We live in a world completely focused on time. Every person in your audience will have at least one time piece and some will have two or three. Yet somehow in the preaching event, all sense of time stops, at least for the preacher. Should the preacher be the only person in the room who has no concern for the clock? We even have some Christian quips stemming from long-winded preachers. “The mind cannot absorb more than the seat can endure.” Or, “If you don’t hit oil after 30 minutes, stop boring.” Often preachers themselves joke about being long-winded and then proceed to preach overtime. One of the worst experiences I had with guest authors while pastoring was a week of meetings with an evangelist who refused to preach for less than an hour.
Several issues contribute to lengthier sermons. Here are a few notables:
• Some preachers fail to edit their material properly, bringing far too much material to the pulpit. Sermon preparation will always produce more content than what should be preached. Part of the skill of effective communication is knowing what to leave behind and what to bring with you.
• Some preachers need far too long a runway to get their sermon airborne. Long introductions suck the life out of an audience. Your people are never more willing to listen than the first few minutes of your sermon. Sermon introductions should normally last about 10% of the total sermon.
• Unprepared rabbit trails plague some preachers, adding unaccounted time. These loose paths of thought can leave preachers wondering where the time went as well as be the source of problems.
• Some preachers never identify the sermon’s purpose by using a clear theme or proposition. A sermon without a target is certain to wander hither and yon.

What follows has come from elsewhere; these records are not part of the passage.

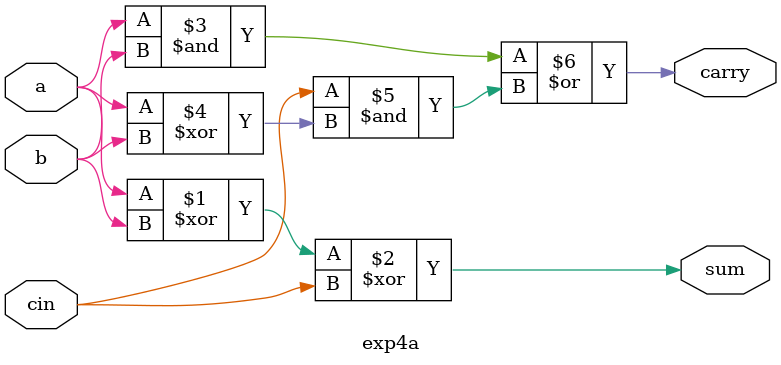
<source format=v>
module exp4a(a,b,cin,sum,carry); 
input a,b,cin; 
output sum,carry; 
assign sum=( (a ^ b)^cin); 
assign carry= ( (a & b)| ( cin &(a ^ b ))); 
endmodule 
</source>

• Some sermons suffer from too many details. Only the exegetical information essential for a proper interpretation should be brought to the pulpit. As one student of preaching has suggested, paint the picture but don’t tell everyone what’s in the paint.

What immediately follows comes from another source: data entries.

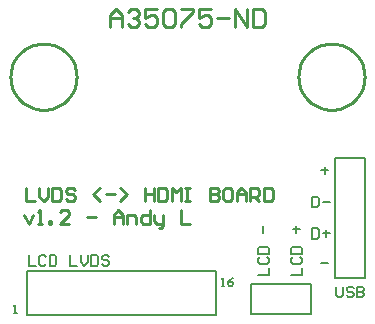
<source format=gto>
%FSTAX25Y25*%
%MOIN*%
%SFA1B1*%

%IPPOS*%
%ADD22C,0.010000*%
%ADD23C,0.007870*%
%ADD24C,0.008000*%
%LNhdmi_breakout_pcb_v02-1*%
%LPD*%
G54D22*
X0225024Y0468D02*
D01*
X0224997Y0468768*
X0224916Y0469534*
X0224783Y0470292*
X0224596Y0471038*
X0224359Y047177*
X022407Y0472483*
X0223733Y0473175*
X0223348Y0473841*
X0222918Y0474479*
X0222444Y0475086*
X022193Y0475657*
X0221376Y0476192*
X0220787Y0476687*
X0220164Y0477139*
X0219512Y0477547*
X0218832Y0477908*
X0218129Y0478221*
X0217406Y0478484*
X0216666Y0478696*
X0215914Y0478856*
X0215152Y0478963*
X0214384Y0479017*
X0213615*
X0212847Y0478963*
X0212085Y0478856*
X0211333Y0478696*
X0210593Y0478484*
X020987Y0478221*
X0209167Y0477908*
X0208488Y0477547*
X0207835Y0477139*
X0207212Y0476687*
X0206623Y0476192*
X0206069Y0475657*
X0205555Y0475086*
X0205081Y0474479*
X0204651Y0473841*
X0204266Y0473175*
X0203929Y0472483*
X020364Y047177*
X0203403Y0471038*
X0203216Y0470292*
X0203083Y0469534*
X0203002Y0468768*
X0202976Y0468*
X0203002Y0467231*
X0203083Y0466465*
X0203216Y0465707*
X0203403Y0464961*
X020364Y0464229*
X0203929Y0463516*
X0204266Y0462824*
X0204651Y0462158*
X0205081Y046152*
X0205555Y0460913*
X0206069Y0460342*
X0206623Y0459807*
X0207212Y0459312*
X0207835Y045886*
X0208488Y0458452*
X0209167Y0458091*
X020987Y0457778*
X0210593Y0457515*
X0211333Y0457303*
X0212085Y0457143*
X0212847Y0457036*
X0213615Y0456982*
X0214384*
X0215152Y0457036*
X0215914Y0457143*
X0216666Y0457303*
X0217406Y0457515*
X0218129Y0457778*
X0218832Y0458091*
X0219512Y0458452*
X0220164Y045886*
X0220787Y0459312*
X0221376Y0459807*
X022193Y0460342*
X0222444Y0460913*
X0222918Y046152*
X0223348Y0462158*
X0223733Y0462824*
X022407Y0463516*
X0224359Y0464229*
X0224596Y0464961*
X0224783Y0465707*
X0224916Y0466465*
X0224997Y0467231*
X0225024Y0468*
X0321024D02*
D01*
X0320997Y0468768*
X0320916Y0469534*
X0320783Y0470292*
X0320596Y0471038*
X0320359Y047177*
X032007Y0472483*
X0319733Y0473175*
X0319348Y0473841*
X0318918Y0474479*
X0318444Y0475086*
X031793Y0475657*
X0317376Y0476192*
X0316787Y0476687*
X0316164Y0477139*
X0315512Y0477547*
X0314832Y0477908*
X0314129Y0478221*
X0313406Y0478484*
X0312666Y0478696*
X0311914Y0478856*
X0311152Y0478963*
X0310384Y0479017*
X0309615*
X0308847Y0478963*
X0308085Y0478856*
X0307333Y0478696*
X0306593Y0478484*
X030587Y0478221*
X0305167Y0477908*
X0304488Y0477547*
X0303835Y0477139*
X0303212Y0476687*
X0302623Y0476192*
X0302069Y0475657*
X0301555Y0475086*
X0301081Y0474479*
X0300651Y0473841*
X0300266Y0473175*
X0299929Y0472483*
X029964Y047177*
X0299403Y0471038*
X0299216Y0470292*
X0299083Y0469534*
X0299002Y0468768*
X0298976Y0468*
X0299002Y0467231*
X0299083Y0466465*
X0299216Y0465707*
X0299403Y0464961*
X029964Y0464229*
X0299929Y0463516*
X0300266Y0462824*
X0300651Y0462158*
X0301081Y046152*
X0301555Y0460913*
X0302069Y0460342*
X0302623Y0459807*
X0303212Y0459312*
X0303835Y045886*
X0304488Y0458452*
X0305167Y0458091*
X030587Y0457778*
X0306593Y0457515*
X0307333Y0457303*
X0308085Y0457143*
X0308847Y0457036*
X0309615Y0456982*
X0310384*
X0311152Y0457036*
X0311914Y0457143*
X0312666Y0457303*
X0313406Y0457515*
X0314129Y0457778*
X0314832Y0458091*
X0315512Y0458452*
X0316164Y045886*
X0316787Y0459312*
X0317376Y0459807*
X031793Y0460342*
X0318444Y0460913*
X0318918Y046152*
X0319348Y0462158*
X0319733Y0462824*
X032007Y0463516*
X0320359Y0464229*
X0320596Y0464961*
X0320783Y0465707*
X0320916Y0466465*
X0320997Y0467231*
X0321024Y0468*
X0236Y04845D02*
Y0488499D01*
X0237999Y0490498*
X0239999Y0488499*
Y04845*
Y0487499*
X0236*
X0241998Y0489498D02*
X0242998Y0490498D01*
X0244997*
X0245997Y0489498*
Y0488499*
X0244997Y0487499*
X0243997*
X0244997*
X0245997Y0486499*
Y04855*
X0244997Y04845*
X0242998*
X0241998Y04855*
X0251995Y0490498D02*
X0247996D01*
Y0487499*
X0249995Y0488499*
X0250995*
X0251995Y0487499*
Y04855*
X0250995Y04845*
X0248996*
X0247996Y04855*
X0253994Y0489498D02*
X0254994Y0490498D01*
X0256993*
X0257993Y0489498*
Y04855*
X0256993Y04845*
X0254994*
X0253994Y04855*
Y0489498*
X0259992Y0490498D02*
X0263991D01*
Y0489498*
X0259992Y04855*
Y04845*
X0269989Y0490498D02*
X026599D01*
Y0487499*
X026799Y0488499*
X0268989*
X0269989Y0487499*
Y04855*
X0268989Y04845*
X026699*
X026599Y04855*
X0271988Y0487499D02*
X0275987D01*
X0277986Y04845D02*
Y0490498D01*
X0281985Y04845*
Y0490498*
X0283984D02*
Y04845D01*
X0286983*
X0287983Y04855*
Y0489498*
X0286983Y0490498*
X0283984*
X02075Y0421999D02*
X0208999Y0419D01*
X0210499Y0421999*
X0211999Y0419D02*
X0213498D01*
X0212748*
Y0423498*
X0211999Y0422749*
X0215747Y0419D02*
Y041975D01*
X0216497*
Y0419*
X0215747*
X0222495D02*
X0219496D01*
X0222495Y0421999*
Y0422749*
X0221745Y0423498*
X0220246*
X0219496Y0422749*
X0228493Y0421249D02*
X0231492D01*
X023749Y0419D02*
Y0421999D01*
X023899Y0423498*
X0240489Y0421999*
Y0419*
Y0421249*
X023749*
X0241989Y0419D02*
Y0421999D01*
X0244238*
X0244988Y0421249*
Y0419*
X0249486Y0423498D02*
Y0419D01*
X0247237*
X0246487Y041975*
Y0421249*
X0247237Y0421999*
X0249486*
X0250986D02*
Y041975D01*
X0251736Y0419*
X0253985*
Y041825*
X0253235Y04175*
X0252485*
X0253985Y0419D02*
Y0421999D01*
X0259983Y0423498D02*
Y0419D01*
X0262982*
X0208Y0430999D02*
Y04265D01*
X0210999*
X0212498Y0430999D02*
Y0427999D01*
X0213998Y04265*
X0215498Y0427999*
Y0430999*
X0216997D02*
Y04265D01*
X0219246*
X0219996Y042725*
Y0430249*
X0219246Y0430999*
X0216997*
X0224495Y0430249D02*
X0223745Y0430999D01*
X0222245*
X0221496Y0430249*
Y0429499*
X0222245Y0428749*
X0223745*
X0224495Y0427999*
Y042725*
X0223745Y04265*
X0222245*
X0221496Y042725*
X0232742Y04265D02*
X0230493Y0428749D01*
X0232742Y0430999*
X0234991Y0428749D02*
X023799D01*
X023949Y04265D02*
X0241739Y0428749D01*
X023949Y0430999*
X0247737D02*
Y04265D01*
Y0428749*
X0250736*
Y0430999*
Y04265*
X0252236Y0430999D02*
Y04265D01*
X0254485*
X0255235Y042725*
Y0430249*
X0254485Y0430999*
X0252236*
X0256734Y04265D02*
Y0430999D01*
X0258234Y0429499*
X0259733Y0430999*
Y04265*
X0261233Y0430999D02*
X0262732D01*
X0261983*
Y04265*
X0261233*
X0262732*
X026948Y0430999D02*
Y04265D01*
X0271729*
X0272479Y042725*
Y0427999*
X0271729Y0428749*
X026948*
X0271729*
X0272479Y0429499*
Y0430249*
X0271729Y0430999*
X026948*
X0276228D02*
X0274728D01*
X0273979Y0430249*
Y042725*
X0274728Y04265*
X0276228*
X0276978Y042725*
Y0430249*
X0276228Y0430999*
X0278477Y04265D02*
Y0429499D01*
X0279977Y0430999*
X0281476Y0429499*
Y04265*
Y0428749*
X0278477*
X0282976Y04265D02*
Y0430999D01*
X0285225*
X0285975Y0430249*
Y0428749*
X0285225Y0427999*
X0282976*
X0284475D02*
X0285975Y04265D01*
X0287474Y0430999D02*
Y04265D01*
X0289724*
X0290473Y042725*
Y0430249*
X0289724Y0430999*
X0287474*
G54D23*
X0311Y0441D02*
X0321D01*
Y0401D02*
Y0441D01*
X0311Y0401D02*
Y0441D01*
Y0401D02*
X0321D01*
X0208504Y0394032D02*
Y0403087D01*
Y038852D02*
Y0397969D01*
Y038852D02*
X0271496D01*
Y0403087*
X0208504D02*
X0271496D01*
X0283Y0399D02*
X0303D01*
X0283Y0389D02*
Y0399D01*
Y0389D02*
X0303D01*
Y0399*
G54D24*
X0204173Y0389307D02*
X0205006D01*
X020459*
Y0391806*
X0204173Y039139*
X0273465Y0398362D02*
X0274298D01*
X0273881*
Y0400861*
X0273465Y0400445*
X0277213Y0400861D02*
X027638Y0400445D01*
X0275547Y0399612*
Y0398779*
X0275964Y0398362*
X0276797*
X0277213Y0398779*
Y0399195*
X0276797Y0399612*
X0275547*
X0209Y0408499D02*
Y0405D01*
X0211333*
X0214831Y0407916D02*
X0214248Y0408499D01*
X0213082*
X0212499Y0407916*
Y0405583*
X0213082Y0405*
X0214248*
X0214831Y0405583*
X0215998Y0408499D02*
Y0405D01*
X0217747*
X021833Y0405583*
Y0407916*
X0217747Y0408499*
X0215998*
X0222995D02*
Y0405D01*
X0225328*
X0226494Y0408499D02*
Y0406166D01*
X0227661Y0405*
X0228827Y0406166*
Y0408499*
X0229993D02*
Y0405D01*
X0231743*
X0232326Y0405583*
Y0407916*
X0231743Y0408499*
X0229993*
X0235825Y0407916D02*
X0235242Y0408499D01*
X0234075*
X0233492Y0407916*
Y0407333*
X0234075Y0406749*
X0235242*
X0235825Y0406166*
Y0405583*
X0235242Y0405*
X0234075*
X0233492Y0405583*
X0296501Y0402D02*
X03D01*
Y0404333*
X0297084Y0407831D02*
X0296501Y0407248D01*
Y0406082*
X0297084Y0405499*
X0299417*
X03Y0406082*
Y0407248*
X0299417Y0407831*
X0296501Y0408998D02*
X03D01*
Y0410747*
X0299417Y041133*
X0297084*
X0296501Y0410747*
Y0408998*
X0298251Y0415996D02*
Y0418328D01*
X0297084Y0417162D02*
X0299417D01*
X0285501Y0402D02*
X0289D01*
Y0404333*
X0286084Y0407831D02*
X0285501Y0407248D01*
Y0406082*
X0286084Y0405499*
X0288417*
X0289Y0406082*
Y0407248*
X0288417Y0407831*
X0285501Y0408998D02*
X0289D01*
Y0410747*
X0288417Y041133*
X0286084*
X0285501Y0410747*
Y0408998*
X0287251Y0415996D02*
Y0418328D01*
X03115Y0397999D02*
Y0395083D01*
X0312083Y03945*
X0313249*
X0313833Y0395083*
Y0397999*
X0317331Y0397416D02*
X0316748Y0397999D01*
X0315582*
X0314999Y0397416*
Y0396833*
X0315582Y0396249*
X0316748*
X0317331Y0395666*
Y0395083*
X0316748Y03945*
X0315582*
X0314999Y0395083*
X0318498Y0397999D02*
Y03945D01*
X0320247*
X032083Y0395083*
Y0395666*
X0320247Y0396249*
X0318498*
X0320247*
X032083Y0396833*
Y0397416*
X0320247Y0397999*
X0318498*
X03065Y0436749D02*
X0308833D01*
X0307666Y0437916D02*
Y0435583D01*
X03065Y0405749D02*
X0308833D01*
X03035Y0427999D02*
Y04245D01*
X0305249*
X0305833Y0425083*
Y0427416*
X0305249Y0427999*
X03035*
X0306999Y0426249D02*
X0309331D01*
X03035Y0417499D02*
Y0414D01*
X0305249*
X0305833Y0414583*
Y0416916*
X0305249Y0417499*
X03035*
X0306999Y0415749D02*
X0309331D01*
X0308165Y0416916D02*
Y0414583D01*
M02*
</source>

• Illustrations are helpful in communication but don’t let yourself overillustrate a point. Illustrations don’t need illustrations. At some point a sermon can be like a skyscraper, one story on top of another.
• Some preachers come to the pulpit not fully prepared. A lengthy sermon can easily flow from an unprepared mind and heart as the preacher unwittingly tends toward areas of comfort and thus greater time. Too little structure can cause a sermon to wander as the preacher tends to be like Abraham, leaving without knowing where he was going.
• When you get to the end of the sermon, end it. Don’t give empty promises like saying, “In conclusion,” and then go on for another 20 minutes. Never introduce new material at the conclusion. Even a crash landing is better than no landing. Again, your conclusion should be 10% or less of the total sermon.
I am not arguing that the preacher should leave out the good stuff in order to make the sermon shorter. What I am arguing is that you leave out all the other stuff and leave in only the best stuff. Let your words have a sense of urgency and clarity. Get to the point of the passage. You do not need to answer every exegetical question in the passage. You don’t need to turn over every rock, understanding it is okay to leave something for another time. Exhaust neither your text nor the audience.
These words are not offered as a rebuke but rather as an encouragement. Sharpen your message. Think purposely about what you preach. Sharpen the sword to a fine edge.
I give these words from one preacher to another, hoping that when you preach your next sermon, you will not do what you have always done. Old habits die hard, but a long-winded preaching habit is one habit worth reconsidering. As Dr. Robert Delnay, founding dean of Faith Baptist Theological Seminary, said concerning the length of sermons, “blessed are the merciful.”